Second, the Court did not commit clear error by holding that Victor Mondelli could not appeal orders to which he consented. Rosellini does not even argue that the Court was clearly erroneous in its application of the law. Instead, he raises new arguments -- all of which are fact-based -- for the first time in his motion for reconsideration. As such, they are inappropriate grounds for this Court to reconsider. Even if the Court were to consider them, Rosellini is grasping at straws. For example, whether Anna Mondelli had notice of the consent orders is not probative of whether Victor Mondelli assented to those orders. And Rosellini presents no factual or legal support for his argument that Mondelli was so incapacitated that he lacked the capacity to contract even with legal representation, nor has he adequately alleged any facts to suggest undue economic duress.

Finally, the Court's holdings and restatement of the procedural background of this case in its March 29, 2011 Opinion and its earlier opinions, are hardly libelous and work no manifest injustice.

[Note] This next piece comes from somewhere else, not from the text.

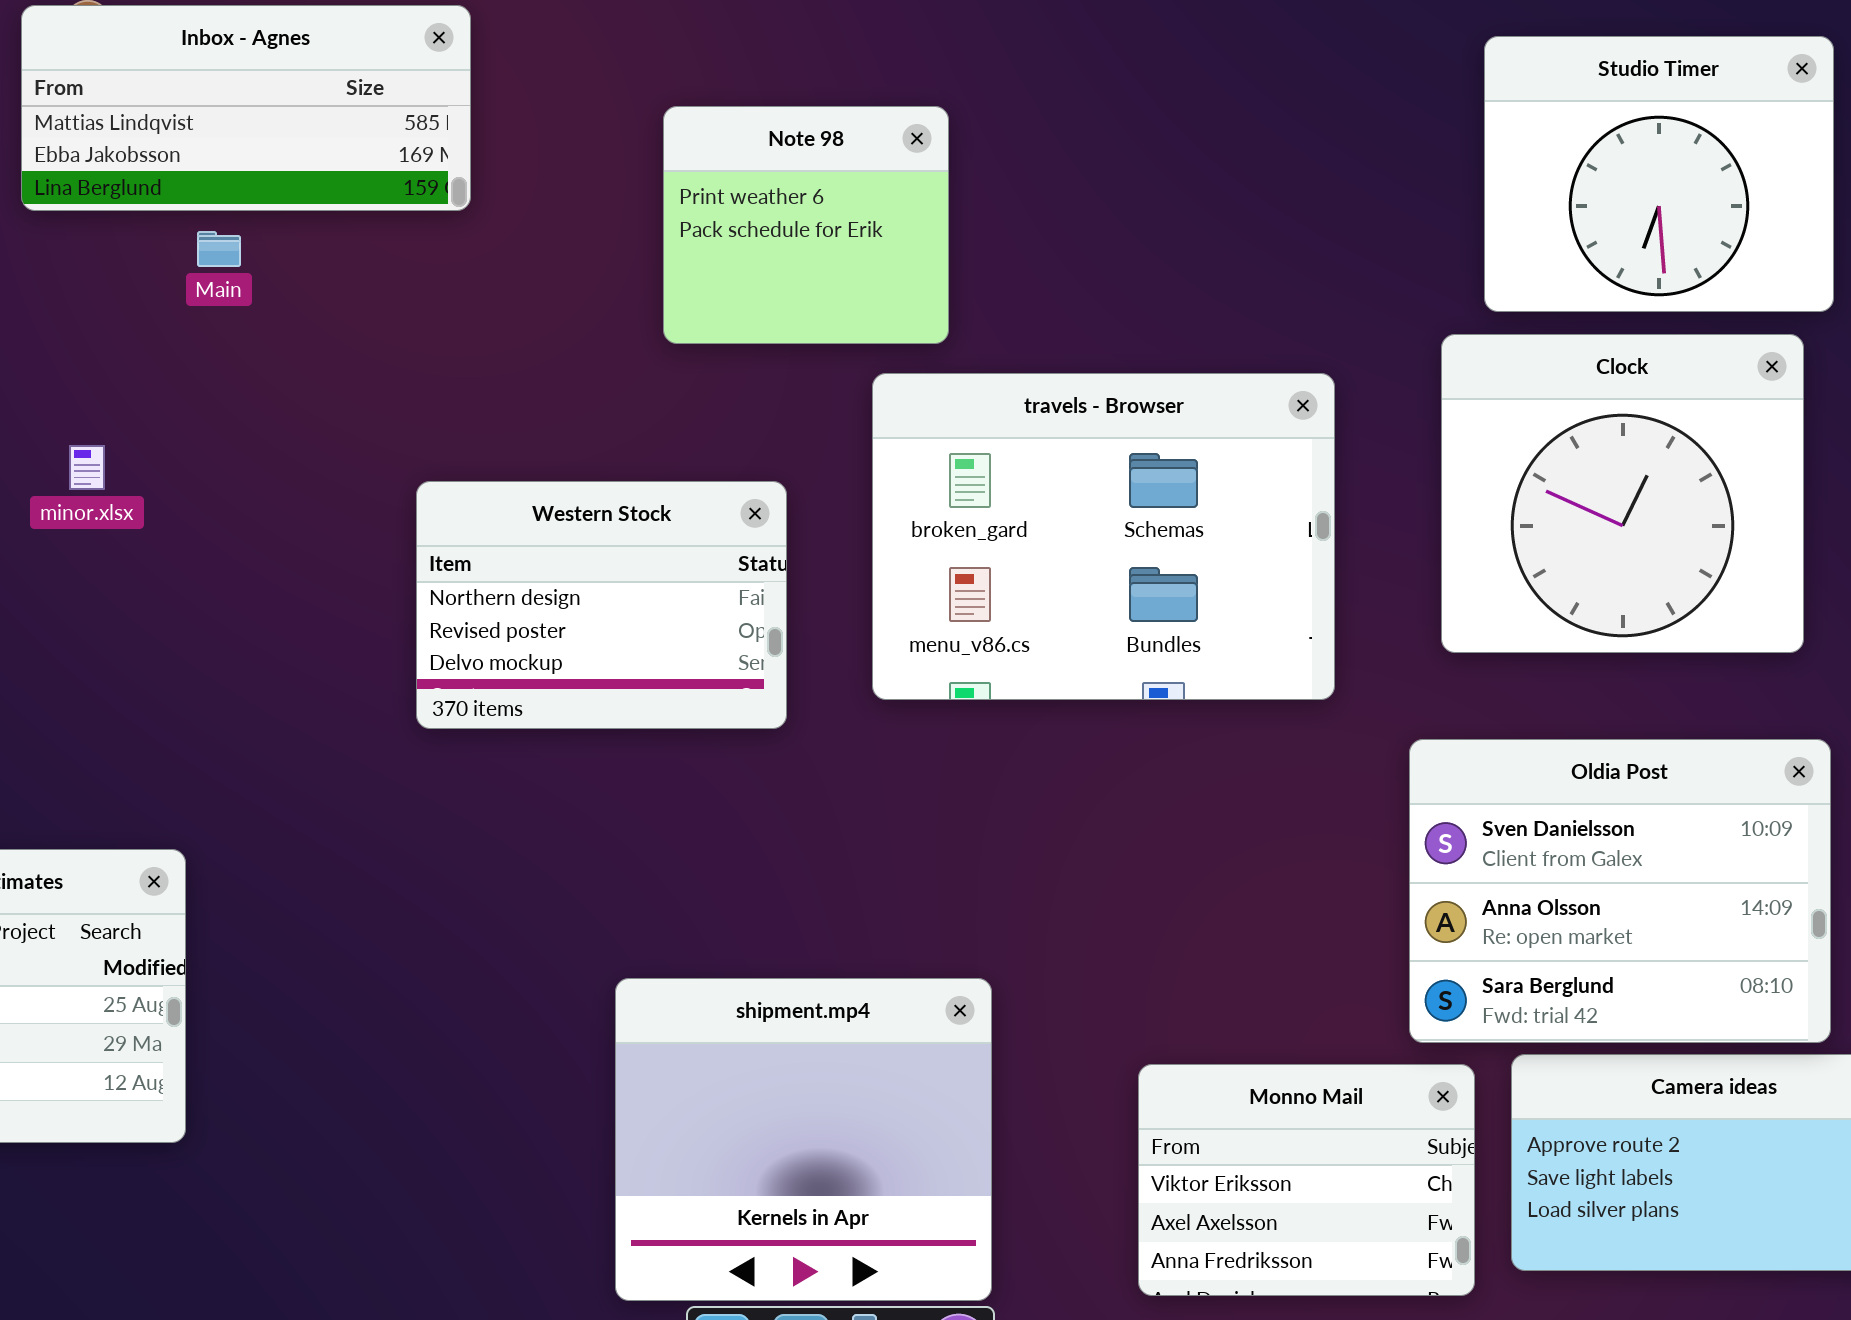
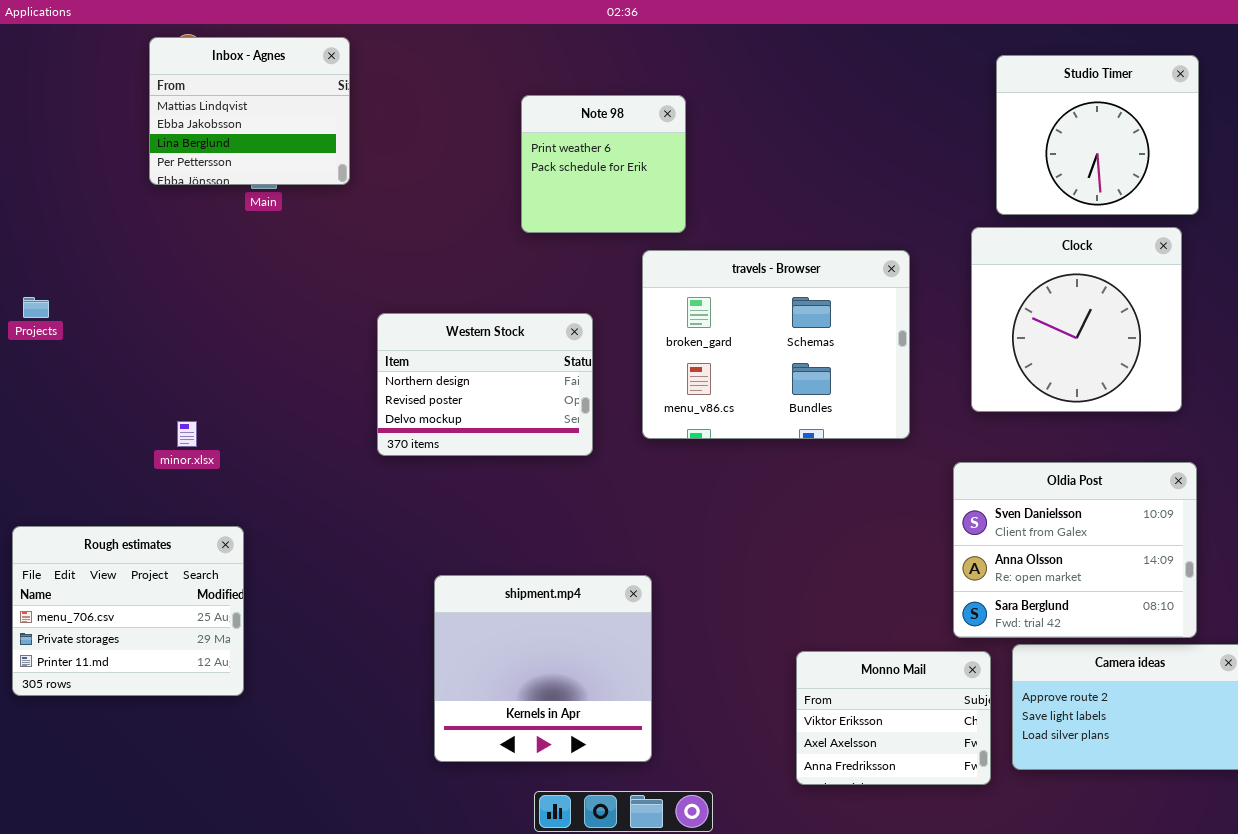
Inbox - Agnes: [21,5,471,211] -> [149,37,350,185], resized
minor.xlsx: [69,445,105,490] -> [177,421,197,447], moved
shipment.mp4: [615,978,992,1301] -> [434,575,652,762], moved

II.BRP and JRSM's New Rule 11 Motion

Rule 11 provides that attorneys may be sanctioned if they, among other things, fail to make a reasonable inquiry into the legal legitimacy of a pleading. Fed. R. Civ. P. 11(b)(2) & (c); Ario v. Underwriting Members of Syndicate 53 at Lloyds for 1998 Year of Account, 618 F.3d 277, 297 (3d Cir. 2010). A district court must determine whether the attorney's conduct was objectively reasonable under the circumstances. Id. Sanctions are to be applied only "in the 'exceptional circumstance' where a claim or motion is patently unmeritorious or frivolous." Doering v. Union County Bd. of Chosen Freeholders, 857 F.2d 191, 194 (3d Cir. 1988) (citation omitted). It must not be a penalty against merely unsuccessful litigants, and it "should not be applied to adventuresome, though responsible, lawyering which advocates creative legal theories." Mary Ann Pensiero, Inc. v. Lingle, 847 F.2d 90, 94 (3d Cir. 1988) (citation omitted).

In its March 29, 2011 Opinion, the Court found that Rosellini had violated Rule 11(b)(2) by failing to make satisfactory legal inquiries into the appeal prior to advocating it. But the present motions for reconsideration are not so egregious as the briefing supporting the appeal. Here, Rosellini appears to have made a reasonable inquiry into the factual and legal basis of his arguments prior to moving for reconsideration -- including legal research that, had it been included in some of the prior briefing, might have weighed against the imposition of sanctions. That his arguments have failed and that the Court has rejected his interpretation of legal precedent is not a basis for sanctions under Rule 11. And that Rosellini has also repeated some of his statements from his prior briefing do not provide a sufficient ground for imposing sanctions; of course had Rosellini been more concise, he could have avoided exceeding the page limits established by the local rule.


For the above reasons, the motions for reconsideration and the motion for sanctions are denied. An appropriate order follows.